The variations in gut microbiota genera and serum metabolites exhibit pronounced associations with genes expression of the JAK-STAT and NF-κB signaling pathways, as well as metabolism-related genes expression. (A) Through Mantel analysis, both 46 metabolism-related genes and 10 differential genera were linked to each of the 44 metabolites, respectively. Among these, 17 of these metabolites were significantly associated with metabolism-related genes and 10 differential genera (Mantel’s P < 0.05, and Mantel’s r > 0.5). (B) Using Mantel analysis, both 20 genes of the JAK-STAT and NF-κB signaling pathways and 10 differential genera were each linked to 30 metabolites.
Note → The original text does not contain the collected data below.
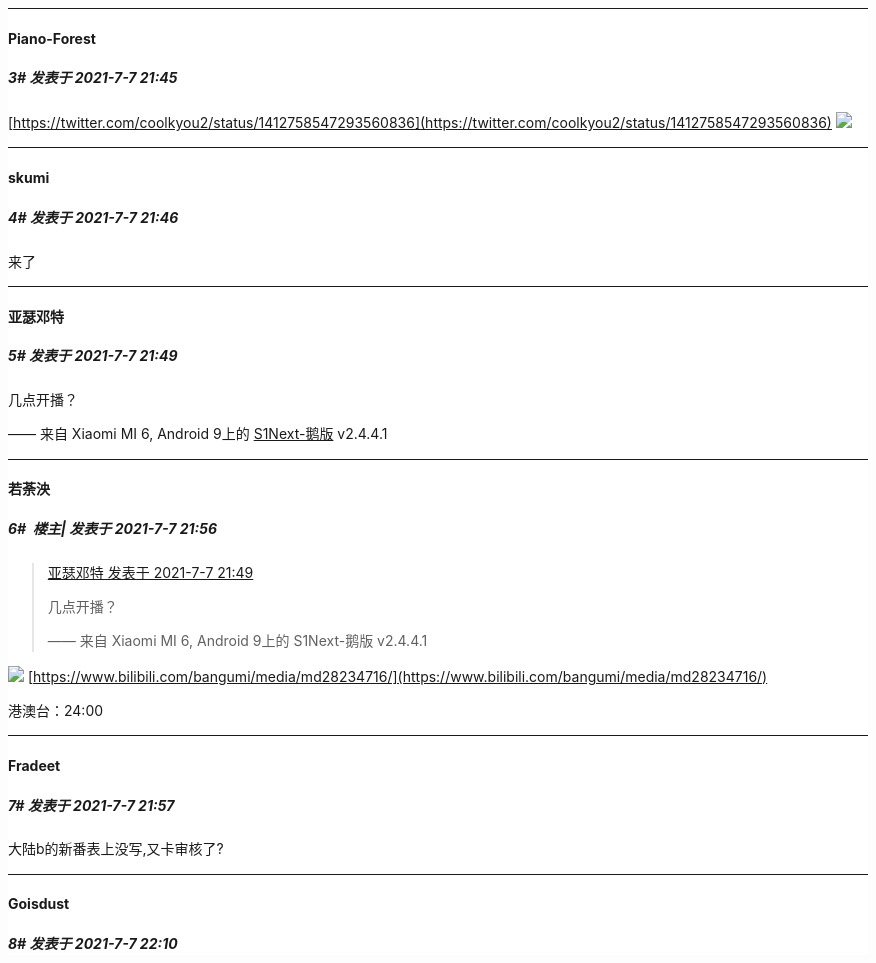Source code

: *****

####  Piano-Forest  
##### 3#       发表于 2021-7-7 21:45

[https://twitter.com/coolkyou2/status/1412758547293560836](https://twitter.com/coolkyou2/status/1412758547293560836)
<img src="https://p.sda1.dev/2/915fdba5a941ef75831668a093b97fb3/E5sgVTcVkAkei4P.jpg" referrerpolicy="no-referrer">

*****

####  skumi  
##### 4#       发表于 2021-7-7 21:46

来了

*****

####  亚瑟邓特  
##### 5#       发表于 2021-7-7 21:49

几点开播？

—— 来自 Xiaomi MI 6, Android 9上的 [S1Next-鹅版](https://github.com/ykrank/S1-Next/releases) v2.4.4.1

*****

####  若荼泱  
##### 6#         楼主| 发表于 2021-7-7 21:56

<blockquote><a href="httphttps://bbs.saraba1st.com/2b/forum.php?mod=redirect&amp;goto=findpost&amp;pid=51877338&amp;ptid=2014256" target="_blank">亚瑟邓特 发表于 2021-7-7 21:49</a>

几点开播？

—— 来自 Xiaomi MI 6, Android 9上的 S1Next-鹅版 v2.4.4.1</blockquote>
<img src="https://p.sda1.dev/2/eadc846be8c238e8c993c5a90c2cc4e6/firefox_bD8Y4DyWsT.png" referrerpolicy="no-referrer">
[https://www.bilibili.com/bangumi/media/md28234716/](https://www.bilibili.com/bangumi/media/md28234716/)

港澳台：24:00

*****

####  Fradeet  
##### 7#       发表于 2021-7-7 21:57

大陆b的新番表上没写,又卡审核了?

*****

####  Goisdust  
##### 8#       发表于 2021-7-7 22:10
Among these, nine metabolites were significantly associated with the genes and 10 differential genera (Mantel’s P < 0.05, and Mantel’s r > 0.5). (C) The correlation between the 10 genera and genes expression in 18 co-enriched metabolic pathways was investigated. (D) The correlation between the 10 genera and the genes expression of the JAK-STAT and NF-κB signaling pathway was explored. (E) The correlation between the 10 genera and the 17 serum metabolites was analyzed. (F) The correlation between the liver genes of the JAK-STAT and NF-κB signaling pathways and the nine serum metabolites was examined. The red line indicates a positive correlation (r ≥ 0.81); the blue line indicates a negative correlation (r ≤ −0.81), and the size of nodes was proportional to the degree of connectivity with other nodes in the network.